= Beginning of Section =
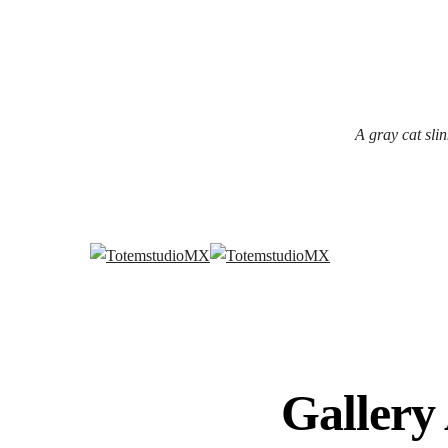
A gray cat slin
Gallery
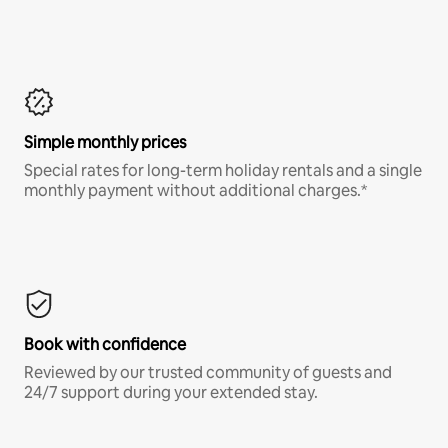
Simple monthly prices
Special rates for long-term holiday rentals and a single
monthly payment without additional charges.*
Book with confidence
Reviewed by our trusted community of guests and
24/7 support during your extended stay.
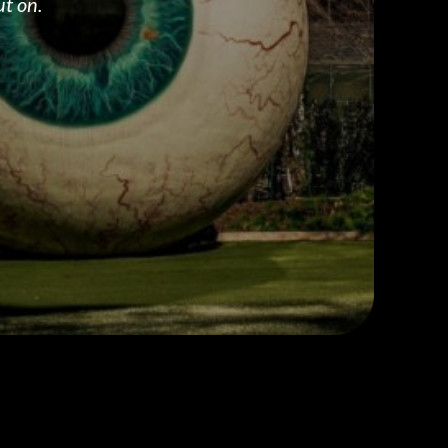
ut on.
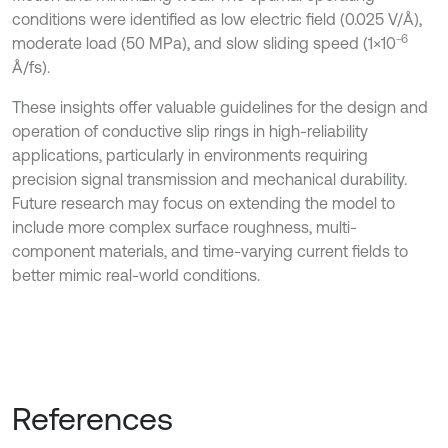
conditions were identified as low electric field (0.025 V/Å),
6
moderate load (50 MPa), and slow sliding speed (1×10⁻
Å/fs).
These insights offer valuable guidelines for the design and
operation of conductive slip rings in high-reliability
applications, particularly in environments requiring
precision signal transmission and mechanical durability.
Future research may focus on extending the model to
include more complex surface roughness, multi-
component materials, and time-varying current fields to
better mimic real-world conditions.
References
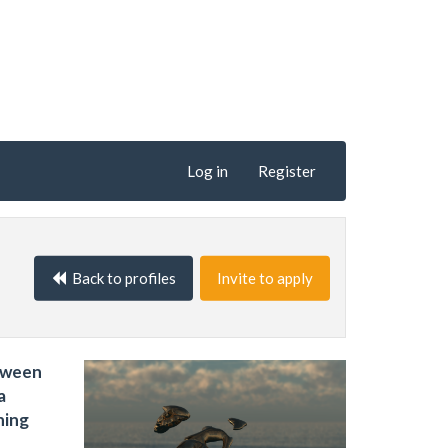
Log in
Register
Back to profiles
Invite to apply
etween
a
ning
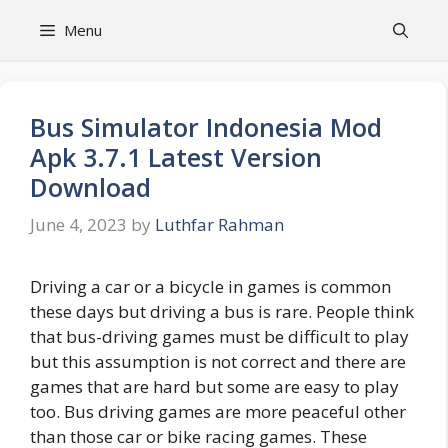
Skip
Menu
to
content
Bus Simulator Indonesia Mod
Apk 3.7.1 Latest Version
Download
June 4, 2023
by
Luthfar Rahman
Driving a car or a bicycle in games is common
these days but driving a bus is rare. People think
that bus-driving games must be difficult to play
but this assumption is not correct and there are
games that are hard but some are easy to play
too. Bus driving games are more peaceful other
than those car or bike racing games. These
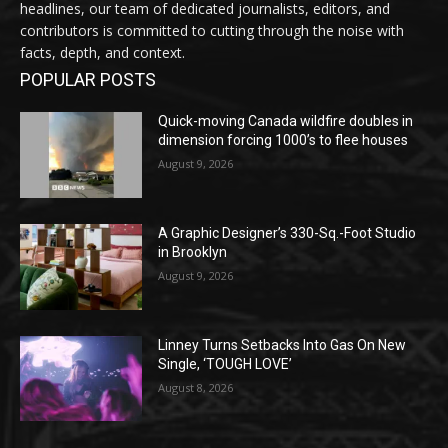
headlines, our team of dedicated journalists, editors, and
contributors is committed to cutting through the noise with
facts, depth, and context.
POPULAR POSTS
Quick-moving Canada wildfire doubles in
dimension forcing 1000’s to flee houses
August 9, 2026
A Graphic Designer’s 330-Sq.-Foot Studio
in Brooklyn
August 9, 2026
Linney Turns Setbacks Into Gas On New
Single, ‘TOUGH LOVE’
August 8, 2026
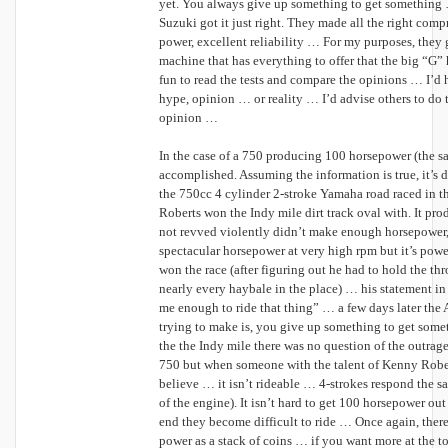
yet. You always give up something to get something 
Suzuki got it just right. They made all the right compr
power, excellent reliability … For my purposes, they go
machine that has everything to offer that the big “G” h
fun to read the tests and compare the opinions … I’d h
hype, opinion … or reality … I’d advise others to do t
opinion …
In the case of a 750 producing 100 horsepower (the sam
accomplished. Assuming the information is true, it’
the 750cc 4 cylinder 2-stroke Yamaha road raced in t
Roberts won the Indy mile dirt track oval with. It pr
not revved violently didn’t make enough horsepower, 
spectacular horsepower at very high rpm but it’s po
won the race (after figuring out he had to hold the th
nearly every haybale in the place) … his statement i
me enough to ride that thing” … a few days later th
trying to make is, you give up something to get some
the the Indy mile there was no question of the outra
750 but when someone with the talent of Kenny Robert
believe … it isn’t rideable … 4-strokes respond the sa
of the engine). It isn’t hard to get 100 horsepower ou
end they become difficult to ride … Once again, there
power as a stack of coins … if you want more at the to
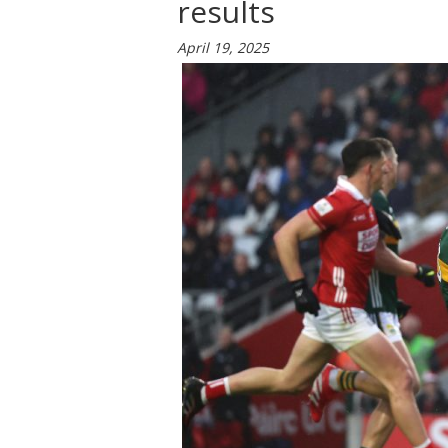
results
April 19, 2025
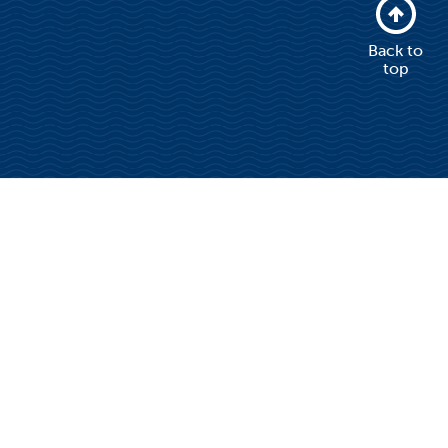
Back to
top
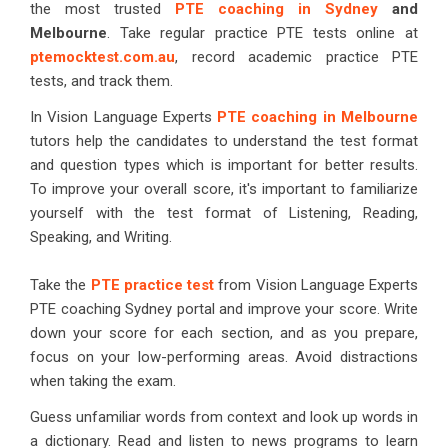
the most trusted
PTE coaching in Sydney
and
Melbourne
. Take regular practice PTE tests online at
ptemocktest.com.au
, record academic practice PTE
tests, and track them.
In Vision Language Experts
PTE coaching in Melbourne
tutors help the candidates to understand the test format
and question types which is important for better results.
To improve your overall score, it's important to familiarize
yourself with the test format of Listening, Reading,
Speaking, and Writing.
Take the
PTE practice test
from Vision Language Experts
PTE coaching Sydney portal and improve your score. Write
down your score for each section, and as you prepare,
focus on your low-performing areas. Avoid distractions
when taking the exam.
Guess unfamiliar words from context and look up words in
a dictionary. Read and listen to news programs to learn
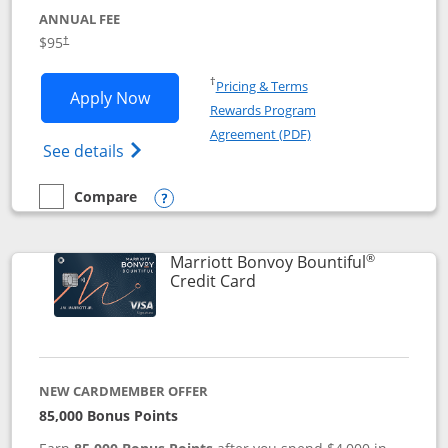
ANNUAL FEE
$95
†
Opens in a new window
†
Pricing & Terms
Opens Marriott Bonvoy Boundless appl
Apply Now
Rewards Program
Opens in a new windo
Agreement (PDF)
Opens Marriott Bonvoy Boundless(Registe
See details
Compare
empty checkbox
Compare the Marriott Bonvoy Boundless
Opens compare popup dialog
®
Marriott Bonvoy Bountiful
Links to product page
Credit Card
NEW CARDMEMBER OFFER
85,000 Bonus Points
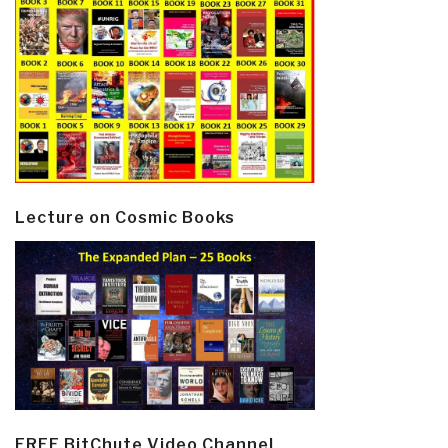
Lecture on Cosmic Books
FREE BitChute Video Channel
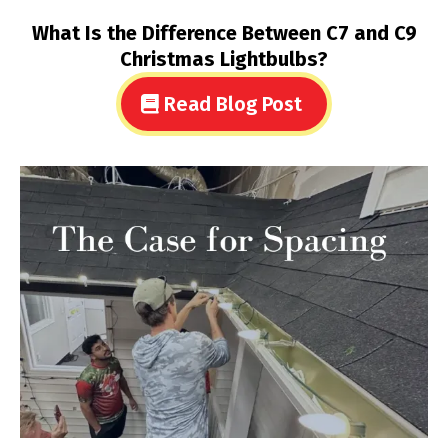
What Is the Difference Between C7 and C9
Christmas Lightbulbs?
Read Blog Post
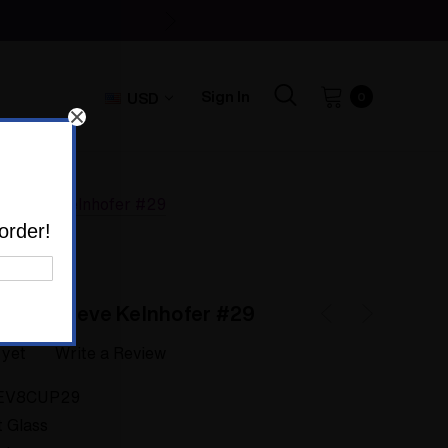
Sign In
USD
0
by Steve Kelnhofer #29
order!
ass by Steve Kelnhofer #29
 yet
Write a Review
EV8CUP29
t Glass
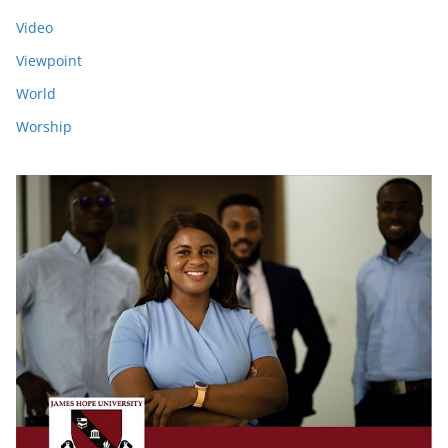
Video
Viewpoint
World
Worship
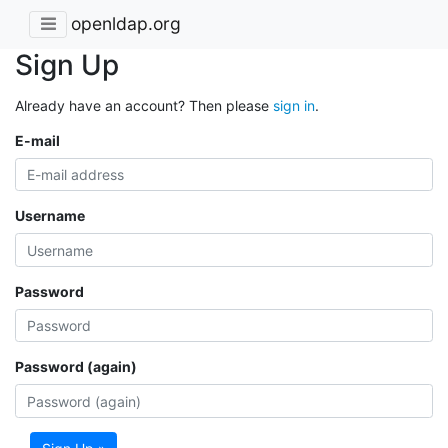
openldap.org
Sign Up
Already have an account? Then please
sign in
.
E-mail
Username
Password
Password (again)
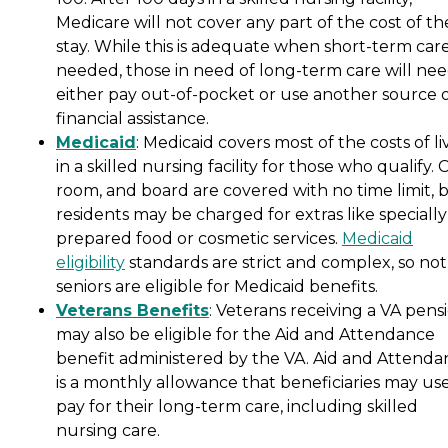
Medicare will not cover any part of the cost of th
stay. While this is adequate when short-term care
needed, those in need of long-term care will nee
either pay out-of-pocket or use another source 
financial assistance.
Medicaid
: Medicaid covers most of the costs of li
in a skilled nursing facility for those who qualify. 
room, and board are covered with no time limit, 
residents may be charged for extras like specially
prepared food or cosmetic services.
Medicaid
eligibility
standards are strict and complex, so not 
seniors are eligible for Medicaid benefits.
Veterans Benefits
: Veterans receiving a VA pens
may also be eligible for the Aid and Attendance
benefit administered by the VA. Aid and Attenda
is a monthly allowance that beneficiaries may use
pay for their long-term care, including skilled
nursing care.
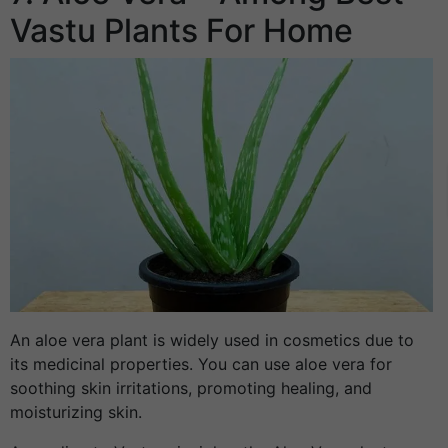
Vastu Plants For Home
An aloe vera plant is widely used in cosmetics due to
its medicinal properties. You can use aloe vera for
soothing skin irritations, promoting healing, and
moisturizing skin.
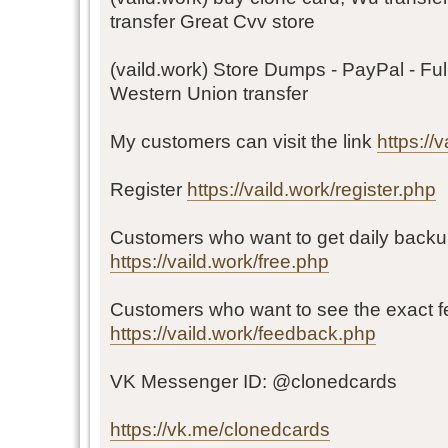
transfer Great Cvv store
(vaild.work) Store Dumps - PayPal - Ful
Western Union transfer
My customers can visit the link
https://
Register
https://vaild.work/register.php
Customers who want to get daily backu
https://vaild.work/free.php
Customers who want to see the exact 
https://vaild.work/feedback.php
VK Messenger ID: @clonedcards
https://vk.me/clonedcards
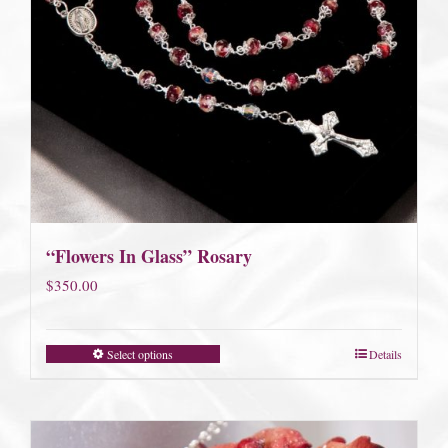
“Flowers In Glass” Rosary
$
350.00
Select options
Details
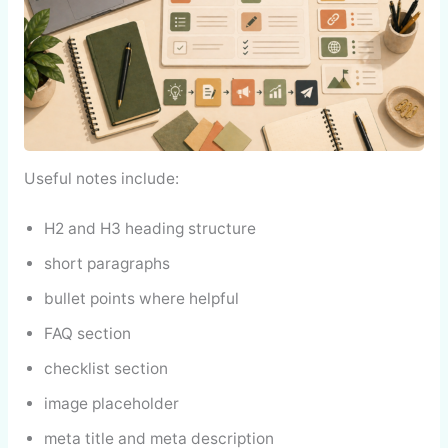
Useful notes include:
H2 and H3 heading structure
short paragraphs
bullet points where helpful
FAQ section
checklist section
image placeholder
meta title and meta description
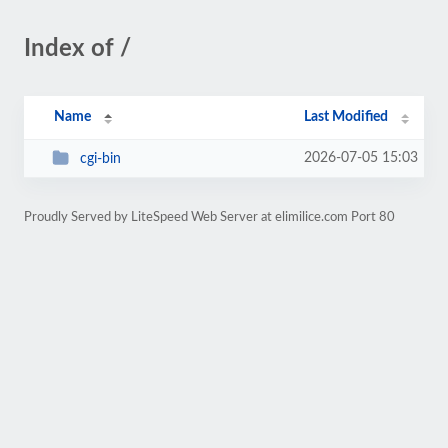
Index of /
Name
Last Modified
2026-07-05 15:03
cgi-bin
Proudly Served by LiteSpeed Web Server at elimilice.com Port 80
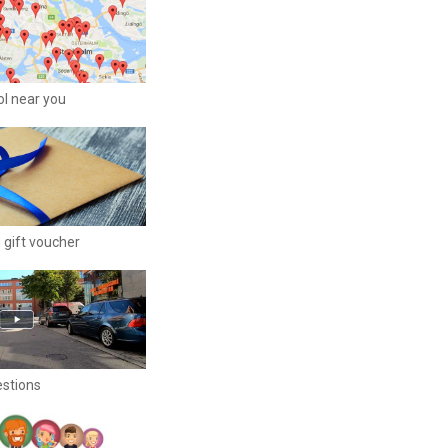
ool near you
 gift voucher
estions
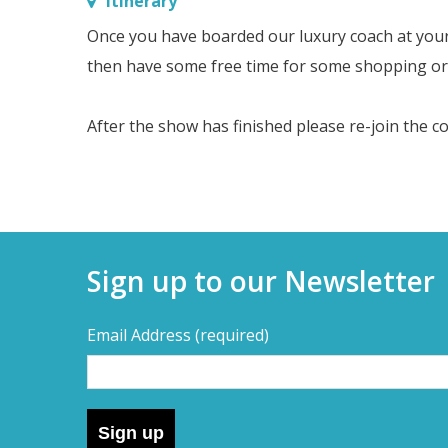
Itinerary
Once you have boarded our luxury coach at your se
then have some free time for some shopping or 
After the show has finished please re-join the c
Sign up to our Newsletter
Email Address
(required)
Sign up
= End of Section =
A verbatim copy of the listing is required, with all pictures left out.

Solution for this problem:
A gray cat slin
Gallery
Simple monthly prices
Special rates for long-term holiday rentals and a single
monthly payment without additional charges.*
Book with confidence
Reviewed by our trusted community of guests and
24/7 support during your extended stay.
ut on.
conditions were identified as low electric field (0.025 V/Å),
6
moderate load (50 MPa), and slow sliding speed (1×10⁻
Å/fs).
These insights offer valuable guidelines for the design and
operation of conductive slip rings in high-reliability
applications, particularly in environments requiring
precision signal transmission and mechanical durability.
Future research may focus on extending the model to
include more complex surface roughness, multi-
component materials, and time-varying current fields to
better mimic real-world conditions.
References
Log in
Register
Back to profiles
Invite to apply
etween
a
ning
Skip
Menu
to
content
Bus Simulator Indonesia Mod
Apk 3.7.1 Latest Version
Download
June 4, 2023
by
Luthfar Rahman
Driving a car or a bicycle in games is common
these days but driving a bus is rare. People think
that bus-driving games must be difficult to play
but this assumption is not correct and there are
games that are hard but some are easy to play
too. Bus driving games are more peaceful other
than those car or bike racing games. These
headlines, our team of dedicated journalists, editors, and
contributors is committed to cutting through the noise with
facts, depth, and context.
POPULAR POSTS
Quick-moving Canada wildfire doubles in
dimension forcing 1000’s to flee houses
August 9, 2026
A Graphic Designer’s 330-Sq.-Foot Studio
in Brooklyn
August 9, 2026
Linney Turns Setbacks Into Gas On New
Single, ‘TOUGH LOVE’
August 8, 2026
yet. You always give up something to get something 
Suzuki got it just right. They made all the right compr
power, excellent reliability … For my purposes, they go
machine that has everything to offer that the big “G” h
fun to read the tests and compare the opinions … I’d h
hype, opinion … or reality … I’d advise others to do t
opinion …
In the case of a 750 producing 100 horsepower (the sam
accomplished. Assuming the information is true, it’
the 750cc 4 cylinder 2-stroke Yamaha road raced in t
Roberts won the Indy mile dirt track oval with. It pr
not revved violently didn’t make enough horsepower, 
spectacular horsepower at very high rpm but it’s po
won the race (after figuring out he had to hold the th
nearly every haybale in the place) … his statement i
me enough to ride that thing” … a few days later th
trying to make is, you give up something to get some
the the Indy mile there was no question of the outra
750 but when someone with the talent of Kenny Robert
believe … it isn’t rideable … 4-strokes respond the sa
of the engine). It isn’t hard to get 100 horsepower ou
end they become difficult to ride … Once again, there
power as a stack of coins … if you want more at the to
results
April 19, 2025
Back to
top
the most trusted
PTE coaching in Sydney
and
Melbourne
. Take regular practice PTE tests online at
ptemocktest.com.au
, record academic practice PTE
tests, and track them.
In Vision Language Experts
PTE coaching in Melbourne
tutors help the candidates to understand the test format
and question types which is important for better results.
To improve your overall score, it's important to familiarize
yourself with the test format of Listening, Reading,
Speaking, and Writing.
Take the
PTE practice test
from Vision Language Experts
PTE coaching Sydney portal and improve your score. Write
down your score for each section, and as you prepare,
focus on your low-performing areas. Avoid distractions
when taking the exam.
Guess unfamiliar words from context and look up words in
a dictionary. Read and listen to news programs to learn
ANNUAL FEE
$95
†
Opens in a new window
†
Pricing & Terms
Opens Marriott Bonvoy Boundless appl
Apply Now
Rewards Program
Opens in a new windo
Agreement (PDF)
Opens Marriott Bonvoy Boundless(Registe
See details
Compare
empty checkbox
Compare the Marriott Bonvoy Boundless
Opens compare popup dialog
®
Marriott Bonvoy Bountiful
Links to product page
Credit Card
NEW CARDMEMBER OFFER
85,000 Bonus Points
Lecture on Cosmic Books
FREE BitChute Video Channel
What Is the Difference Between C7 and C9
Christmas Lightbulbs?
Read Blog Post
Sign In
USD
0
by Steve Kelnhofer #29
order!
ass by Steve Kelnhofer #29
 yet
Write a Review
EV8CUP29
t Glass
Video
Viewpoint
World
Worship
openldap.org
Sign Up
Already have an account? Then please
sign in
.
E-mail
Username
Password
Password (again)
Medicare will not cover any part of the cost of th
stay. While this is adequate when short-term care
needed, those in need of long-term care will nee
either pay out-of-pocket or use another source 
financial assistance.
Medicaid
: Medicaid covers most of the costs of li
in a skilled nursing facility for those who qualify. 
room, and board are covered with no time limit, 
residents may be charged for extras like specially
prepared food or cosmetic services.
Medicaid
eligibility
standards are strict and complex, so not 
seniors are eligible for Medicaid benefits.
Veterans Benefits
: Veterans receiving a VA pens
may also be eligible for the Aid and Attendance
benefit administered by the VA. Aid and Attenda
is a monthly allowance that beneficiaries may use
pay for their long-term care, including skilled
nursing care.
Vastu Plants For Home
An aloe vera plant is widely used in cosmetics due to
its medicinal properties. You can use aloe vera for
soothing skin irritations, promoting healing, and
moisturizing skin.
transfer Great Cvv store
(vaild.work) Store Dumps - PayPal - Ful
Western Union transfer
My customers can visit the link
https://
Register
https://vaild.work/register.php
Customers who want to get daily backu
https://vaild.work/free.php
Customers who want to see the exact 
https://vaild.work/feedback.php
VK Messenger ID: @clonedcards
https://vk.me/clonedcards
“Flowers In Glass” Rosary
$
350.00
Select options
Details
Useful notes include:
H2 and H3 heading structure
short paragraphs
bullet points where helpful
FAQ section
checklist section
image placeholder
meta title and meta description
Index of /
Name
Last Modified
2026-07-05 15:03
cgi-bin
Proudly Served by LiteSpeed Web Server at elimilice.com Port 80
ool near you
 gift voucher
estions
Itinerary
Once you have boarded our luxury coach at your se
then have some free time for some shopping or 
After the show has finished please re-join the c
Sign up to our Newsletter
Email Address
(required)
Sign up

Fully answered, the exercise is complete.